Saturday: Gardenhire holds a clubhouse meeting and revisits the issue with the reporters. He wants no more public backbiting from the players, reserves the right to publicly critique pitch selection to himself, and explicitly says that Mijares bears the ultimate responsibility for which pitch he throws.

Sunday: Mauer doesn't start but catches after pinch-hitting for Drew Butera. Mijares pitches. Fielder comes up. The first pitch is a slider. Fielder singles to center for an RBI.

Gee, do you think he knew it was coming?

My take: I tend to favor the Brad Radke Rule of Pitching: Any pitch will work if you throw it well enough. Gardenhire prefers to see his left-handed relievers "spin it" to left-handed hitters, but I think Mauer was justified in sticking with the fastball when Mijares fell behind.

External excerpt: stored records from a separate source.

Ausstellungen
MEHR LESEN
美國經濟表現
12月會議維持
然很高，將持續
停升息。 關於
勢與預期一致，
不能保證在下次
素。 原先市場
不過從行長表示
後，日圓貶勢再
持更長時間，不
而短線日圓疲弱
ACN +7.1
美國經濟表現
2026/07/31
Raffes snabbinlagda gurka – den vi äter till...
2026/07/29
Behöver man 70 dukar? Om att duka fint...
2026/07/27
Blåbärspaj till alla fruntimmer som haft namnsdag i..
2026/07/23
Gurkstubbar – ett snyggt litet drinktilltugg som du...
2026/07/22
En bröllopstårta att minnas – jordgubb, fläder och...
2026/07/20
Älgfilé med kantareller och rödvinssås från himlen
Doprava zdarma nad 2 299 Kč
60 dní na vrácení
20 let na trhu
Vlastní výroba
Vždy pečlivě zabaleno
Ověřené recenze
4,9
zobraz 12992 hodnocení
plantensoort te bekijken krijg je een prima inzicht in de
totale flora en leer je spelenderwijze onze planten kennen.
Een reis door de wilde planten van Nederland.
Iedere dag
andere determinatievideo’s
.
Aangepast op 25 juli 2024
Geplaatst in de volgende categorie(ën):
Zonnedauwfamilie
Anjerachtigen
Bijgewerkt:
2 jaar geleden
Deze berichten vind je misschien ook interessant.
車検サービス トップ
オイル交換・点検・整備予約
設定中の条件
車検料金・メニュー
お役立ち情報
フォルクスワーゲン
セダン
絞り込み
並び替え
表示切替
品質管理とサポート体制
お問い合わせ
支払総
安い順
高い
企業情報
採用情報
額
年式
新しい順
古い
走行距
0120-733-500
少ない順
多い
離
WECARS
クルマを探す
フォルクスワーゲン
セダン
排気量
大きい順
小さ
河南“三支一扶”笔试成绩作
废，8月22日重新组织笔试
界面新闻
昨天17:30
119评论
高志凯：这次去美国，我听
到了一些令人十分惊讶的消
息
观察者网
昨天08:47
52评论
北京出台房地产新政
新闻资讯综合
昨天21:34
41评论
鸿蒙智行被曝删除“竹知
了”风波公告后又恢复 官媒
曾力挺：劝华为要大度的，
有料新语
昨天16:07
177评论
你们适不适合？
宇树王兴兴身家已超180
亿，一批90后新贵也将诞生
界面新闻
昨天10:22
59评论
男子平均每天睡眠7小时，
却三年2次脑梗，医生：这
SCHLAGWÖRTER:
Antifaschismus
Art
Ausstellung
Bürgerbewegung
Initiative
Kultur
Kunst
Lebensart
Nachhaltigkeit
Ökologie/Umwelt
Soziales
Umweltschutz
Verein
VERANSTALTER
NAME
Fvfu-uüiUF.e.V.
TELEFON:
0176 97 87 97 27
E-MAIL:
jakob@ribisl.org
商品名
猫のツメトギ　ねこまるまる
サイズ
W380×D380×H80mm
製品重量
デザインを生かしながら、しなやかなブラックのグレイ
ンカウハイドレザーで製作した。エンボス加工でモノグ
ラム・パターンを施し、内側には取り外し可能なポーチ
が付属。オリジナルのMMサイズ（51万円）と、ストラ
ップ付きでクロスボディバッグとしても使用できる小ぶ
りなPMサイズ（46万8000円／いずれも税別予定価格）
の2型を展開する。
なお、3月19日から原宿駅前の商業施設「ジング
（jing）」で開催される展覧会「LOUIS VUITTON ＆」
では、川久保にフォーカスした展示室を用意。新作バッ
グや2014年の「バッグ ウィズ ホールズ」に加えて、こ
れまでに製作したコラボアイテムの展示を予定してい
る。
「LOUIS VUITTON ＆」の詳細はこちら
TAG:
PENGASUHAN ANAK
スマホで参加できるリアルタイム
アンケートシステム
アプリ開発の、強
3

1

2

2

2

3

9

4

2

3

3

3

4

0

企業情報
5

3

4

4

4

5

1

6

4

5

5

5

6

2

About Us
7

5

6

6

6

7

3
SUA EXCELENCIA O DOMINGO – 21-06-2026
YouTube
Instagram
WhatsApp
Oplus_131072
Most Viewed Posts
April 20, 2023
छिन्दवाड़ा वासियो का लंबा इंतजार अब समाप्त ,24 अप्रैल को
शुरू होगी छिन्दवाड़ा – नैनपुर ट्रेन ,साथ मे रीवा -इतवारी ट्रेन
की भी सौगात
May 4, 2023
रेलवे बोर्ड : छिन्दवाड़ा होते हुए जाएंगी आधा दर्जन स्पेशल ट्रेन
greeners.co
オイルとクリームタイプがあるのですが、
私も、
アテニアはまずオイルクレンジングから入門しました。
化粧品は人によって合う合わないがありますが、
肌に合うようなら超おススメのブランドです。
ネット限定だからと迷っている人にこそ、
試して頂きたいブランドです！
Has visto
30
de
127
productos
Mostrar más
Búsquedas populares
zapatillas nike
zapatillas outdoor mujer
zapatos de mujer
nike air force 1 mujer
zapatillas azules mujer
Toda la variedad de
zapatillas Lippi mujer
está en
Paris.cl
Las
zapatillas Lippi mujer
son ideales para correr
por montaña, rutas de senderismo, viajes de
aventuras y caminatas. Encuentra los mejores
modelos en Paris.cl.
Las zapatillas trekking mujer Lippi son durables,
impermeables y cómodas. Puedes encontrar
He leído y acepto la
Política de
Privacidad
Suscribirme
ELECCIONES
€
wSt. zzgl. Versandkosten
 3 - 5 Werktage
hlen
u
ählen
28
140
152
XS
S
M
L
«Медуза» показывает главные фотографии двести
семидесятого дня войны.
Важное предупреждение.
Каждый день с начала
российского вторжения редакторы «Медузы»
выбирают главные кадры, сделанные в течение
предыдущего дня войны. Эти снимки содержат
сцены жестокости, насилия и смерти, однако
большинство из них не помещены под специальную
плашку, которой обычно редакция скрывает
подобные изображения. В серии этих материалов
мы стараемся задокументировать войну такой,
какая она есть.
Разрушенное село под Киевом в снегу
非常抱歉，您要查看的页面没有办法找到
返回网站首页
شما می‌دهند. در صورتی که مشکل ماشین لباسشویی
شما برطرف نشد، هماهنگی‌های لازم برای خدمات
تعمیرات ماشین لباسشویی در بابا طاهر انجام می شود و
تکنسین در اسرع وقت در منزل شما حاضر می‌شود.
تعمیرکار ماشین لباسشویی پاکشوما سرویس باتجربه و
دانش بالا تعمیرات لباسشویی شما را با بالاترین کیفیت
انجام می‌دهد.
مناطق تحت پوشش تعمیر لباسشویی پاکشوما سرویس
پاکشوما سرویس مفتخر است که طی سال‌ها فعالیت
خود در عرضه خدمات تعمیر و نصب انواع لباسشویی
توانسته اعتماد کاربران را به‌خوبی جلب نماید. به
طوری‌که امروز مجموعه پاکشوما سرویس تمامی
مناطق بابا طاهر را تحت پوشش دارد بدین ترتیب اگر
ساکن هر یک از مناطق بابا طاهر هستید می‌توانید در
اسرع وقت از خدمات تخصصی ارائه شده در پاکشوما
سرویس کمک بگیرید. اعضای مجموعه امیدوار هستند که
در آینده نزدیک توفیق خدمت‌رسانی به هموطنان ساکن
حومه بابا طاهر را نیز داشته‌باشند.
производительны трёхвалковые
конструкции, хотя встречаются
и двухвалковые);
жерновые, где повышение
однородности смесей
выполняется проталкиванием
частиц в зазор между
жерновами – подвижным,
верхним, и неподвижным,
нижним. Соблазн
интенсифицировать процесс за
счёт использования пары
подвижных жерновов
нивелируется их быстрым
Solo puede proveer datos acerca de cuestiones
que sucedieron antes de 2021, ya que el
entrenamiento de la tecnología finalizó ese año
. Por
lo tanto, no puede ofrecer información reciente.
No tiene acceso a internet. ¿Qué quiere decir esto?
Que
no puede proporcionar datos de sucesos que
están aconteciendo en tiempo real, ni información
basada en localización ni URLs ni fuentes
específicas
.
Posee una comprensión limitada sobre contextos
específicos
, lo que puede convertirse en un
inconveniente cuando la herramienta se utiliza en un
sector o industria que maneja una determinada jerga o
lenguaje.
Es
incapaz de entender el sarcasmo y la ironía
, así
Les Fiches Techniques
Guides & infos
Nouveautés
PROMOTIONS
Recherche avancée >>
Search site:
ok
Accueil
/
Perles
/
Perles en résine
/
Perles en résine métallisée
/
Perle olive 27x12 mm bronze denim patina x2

We'll never know what would have happened had Mijares thrown a slider on 3-2; nor will we know what would have happened if his fastball had been properly located. What happened didn't work for the Twins, but that doesn't mean the thinking was faulty.

1 comment:

  1. Great post and analysis. Definitely unusual, especially this early in the season, to hear the players airing those comments to the media. Generally that's un-Twinslike. But, that's what happens when you are losing ballgames the way the Twins have.